Commercializing Biotech
Biotechs sponsor a growing share of new drug approvals, and many are commercializing their products too. What drives a decision to “go it alone” – and what are the steps to success?
Biotechs sponsor a growing share of new drug approvals, and many are commercializing their products too. What drives a decision to "go it alone" – and what are the steps to success?
Biotechs were behind almost two-thirds of FDA’s 50-plus new drug approvals in 2024, and many are commercializing their products in the US alone. A decade ago, less than half of new drugs had biotech sponsors. Yet, then and now, plucky biotechs seek to sell their own products and to retain more of the fruits of their R&D.
Most fail. The exceptions – the likes of Gilead, Exelixis, Vertex, Alexion (now AstraZeneca) or, in Europe, Actelion (now Johnson & Johnson) – are just that. Tightening reimbursement and a fast-changing payer environment demands significant market access expertise and networking within US managed care. A stand-out drug for an unmet need is necessary, but not sufficient. Indeed, products that are too novel can be problematic too. Building out a new market, setting up novel diagnostic methods or changing a treatment paradigm requires resource, time and groundwork that smaller companies may lack. "Think twice, and twice more, before launching your own drug. It is unimaginably difficult and complex," warned one biotech CEO back in 2014.

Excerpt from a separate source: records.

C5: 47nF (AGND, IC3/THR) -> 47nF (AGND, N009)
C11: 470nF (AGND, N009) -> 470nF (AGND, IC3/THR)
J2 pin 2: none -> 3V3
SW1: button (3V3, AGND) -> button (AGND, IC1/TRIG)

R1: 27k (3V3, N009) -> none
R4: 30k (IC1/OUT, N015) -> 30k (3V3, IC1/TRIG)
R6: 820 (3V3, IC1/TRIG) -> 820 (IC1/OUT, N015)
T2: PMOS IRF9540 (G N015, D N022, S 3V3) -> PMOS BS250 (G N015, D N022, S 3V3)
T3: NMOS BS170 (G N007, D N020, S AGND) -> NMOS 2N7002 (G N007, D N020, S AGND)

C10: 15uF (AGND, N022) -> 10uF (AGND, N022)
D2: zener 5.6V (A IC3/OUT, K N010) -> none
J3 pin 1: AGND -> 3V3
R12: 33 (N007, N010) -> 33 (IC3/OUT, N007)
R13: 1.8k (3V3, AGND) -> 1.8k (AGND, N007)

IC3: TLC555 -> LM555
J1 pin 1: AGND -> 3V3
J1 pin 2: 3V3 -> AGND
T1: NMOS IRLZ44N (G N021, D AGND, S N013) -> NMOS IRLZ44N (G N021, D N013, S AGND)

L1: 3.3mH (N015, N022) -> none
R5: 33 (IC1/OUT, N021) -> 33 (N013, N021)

That warning still holds. Yet some things have changed in biotechs’ favor.
Accelerating scientific progress and ballooning venture capital means more, better funded firms and more drug approvals. Consolidating Big Pharma now want mega-blockbusters to plug patent expiries and are less interested in orphan drugs; their outsourcing habit has broadened available contracting skills too. Experts are leaving streamlining corporates to join (or create) nimble start-ups, while precision medicine and genomics continue to slice up diseases and patient populations, multiplying the number of rare and ultra-rare conditions.

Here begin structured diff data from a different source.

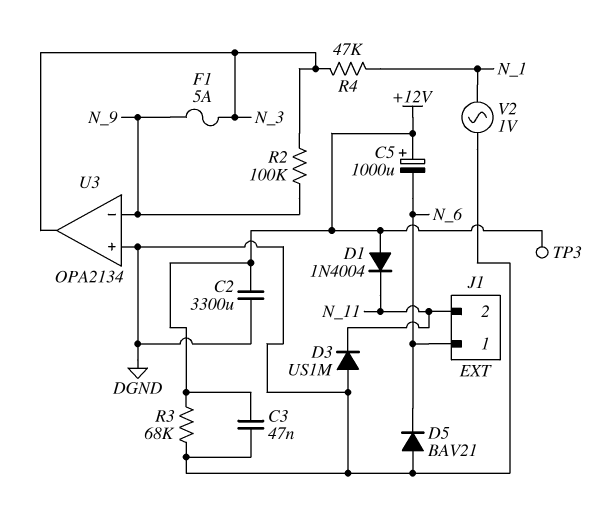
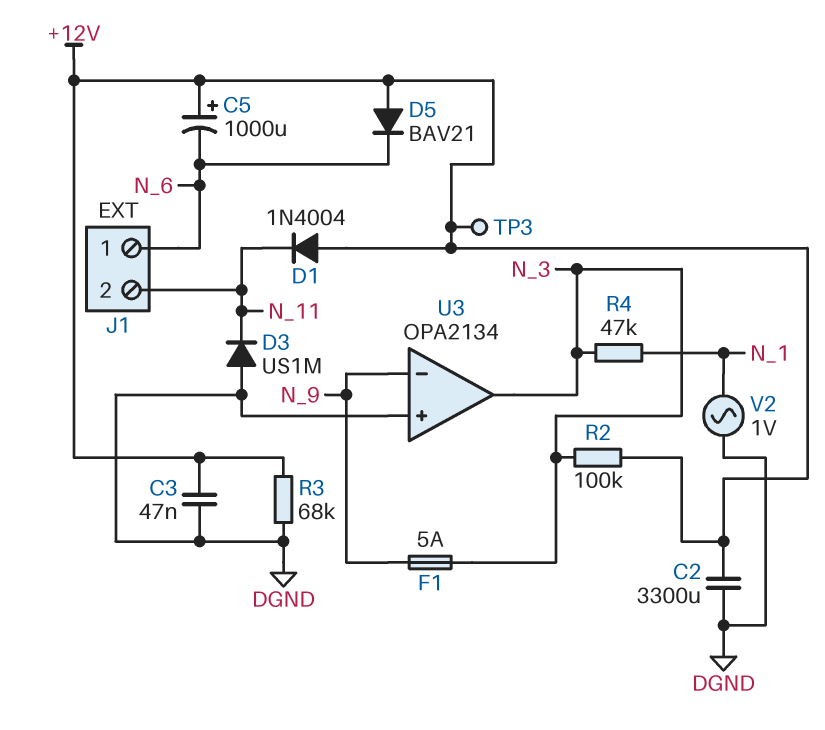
D5: diode BAV21 (A DGND, K N_6) -> diode BAV21 (A +12V, K N_6)
R2: 100k (N_3, N_9) -> 100k (+12V, N_3)

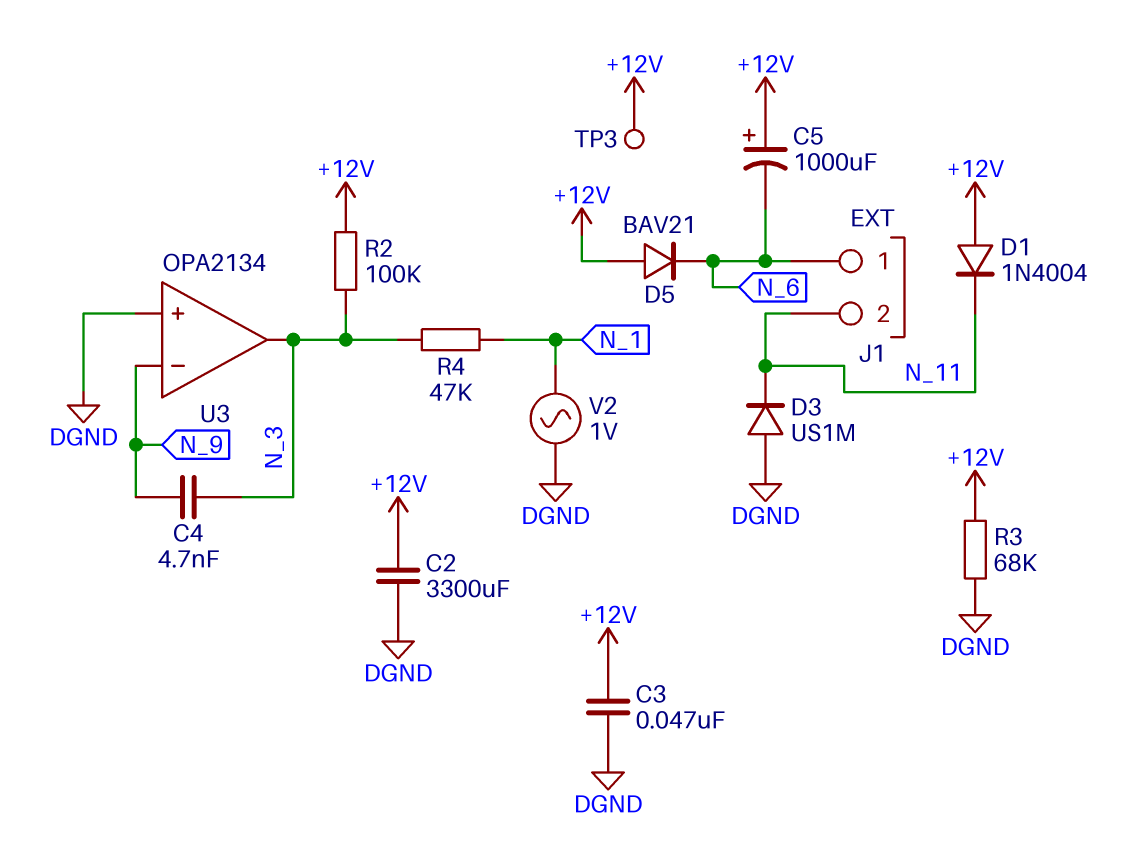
C4: none -> 4.7nF (N_3, N_9)
F1: 5A (N_3, N_9) -> none

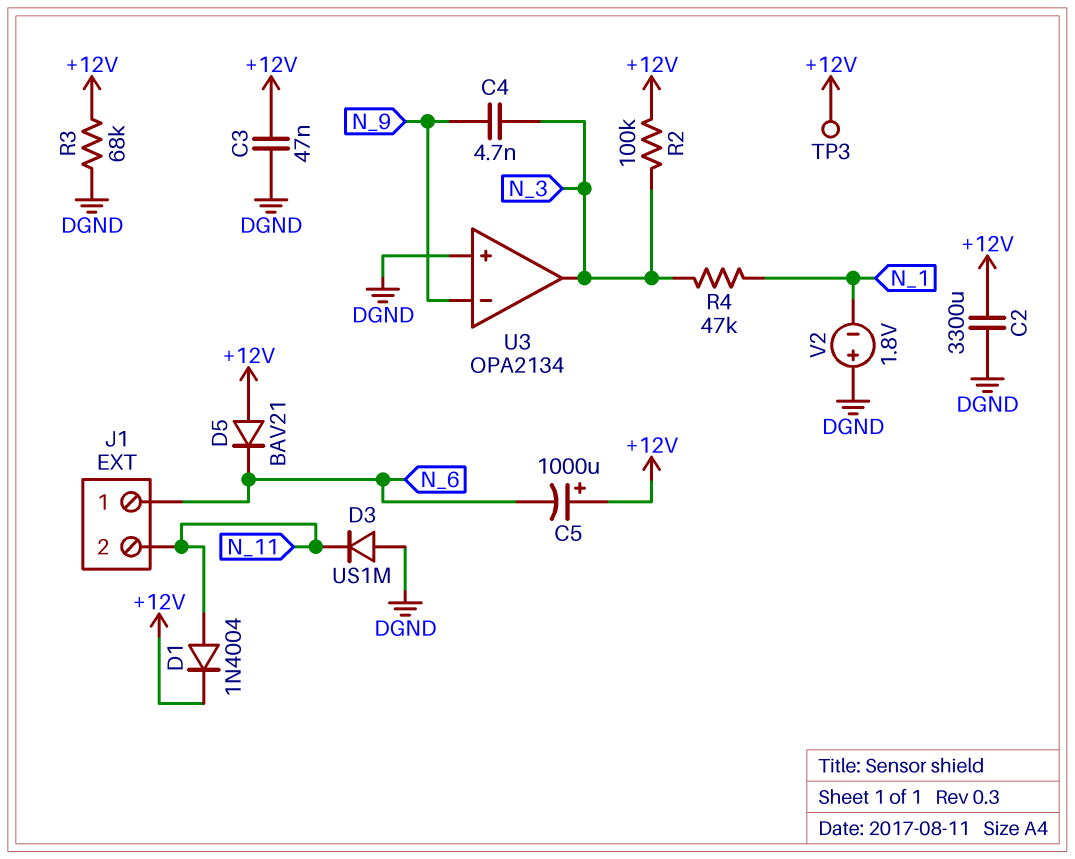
D1: diode 1N4004 (A +12V, K N_11) -> diode 1N4004 (A N_11, K +12V)
V2: AC 1V (DGND, N_1) -> 1.8V (plus DGND, minus N_1)

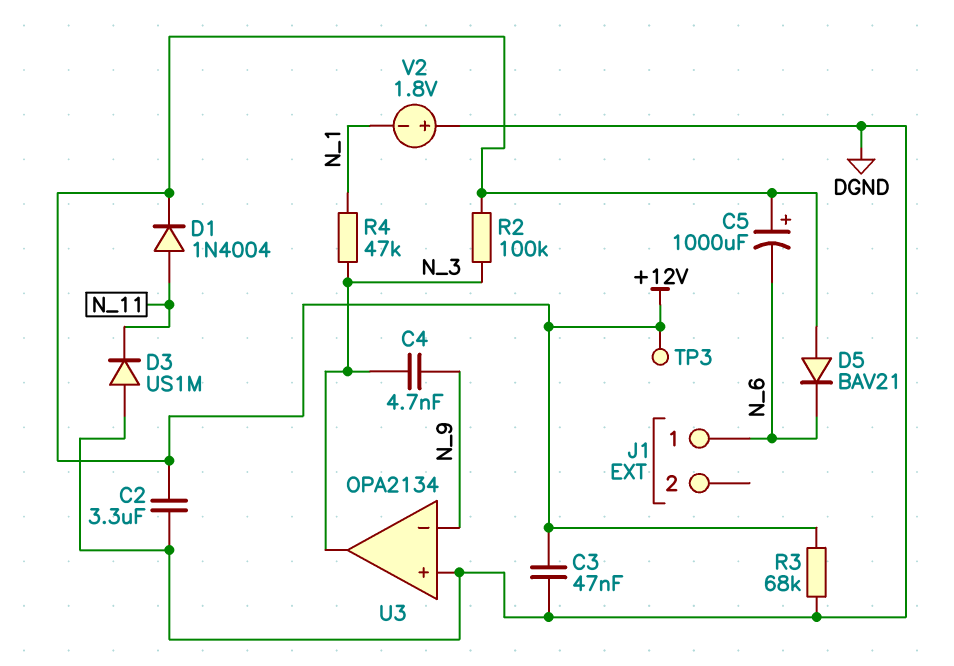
C2: 3300uF (+12V, DGND) -> 3.3uF (+12V, DGND)
J1 pin 2: N_11 -> none

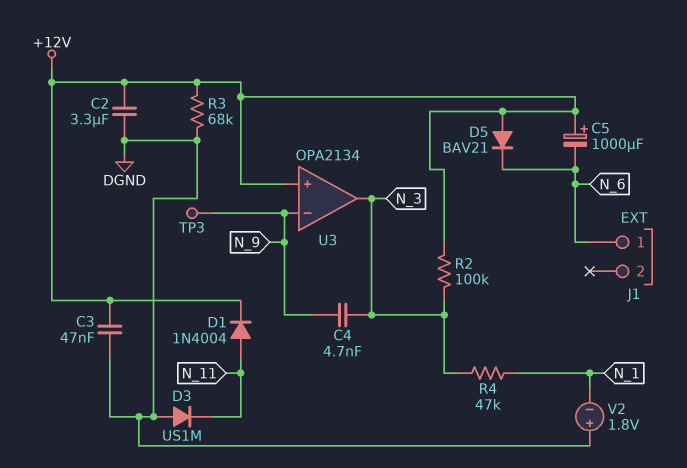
TP3: test point (+12V) -> test point (N_9)
U3 pin in+: DGND -> +12V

These trends have emboldened more biotechs to go it alone with their newly approved drugs, many of which address rare diseases. Ionis Pharmaceuticals’ R&D engine has already generated three US-approved products for partners; it’s marketing the latest, Tryngolza, on its own. (Tryngolza is the first treatment for a very rare metabolic disorder called familial chylomicronemia syndrome, which affects fewer than 1000 Americans). IntraBio and Zevra Pharmaceuticals are, similarly, selling their respective new treatments for the rare lysosomal storage disorder Niemann-Pick disease. "What is a partner going to do for us?" asks IntraBio CEO and president Mallory Factor. "We already work closely with the patients and patient advocacy groups."
A stand-out drug for an unmet need is necessary, but not sufficient.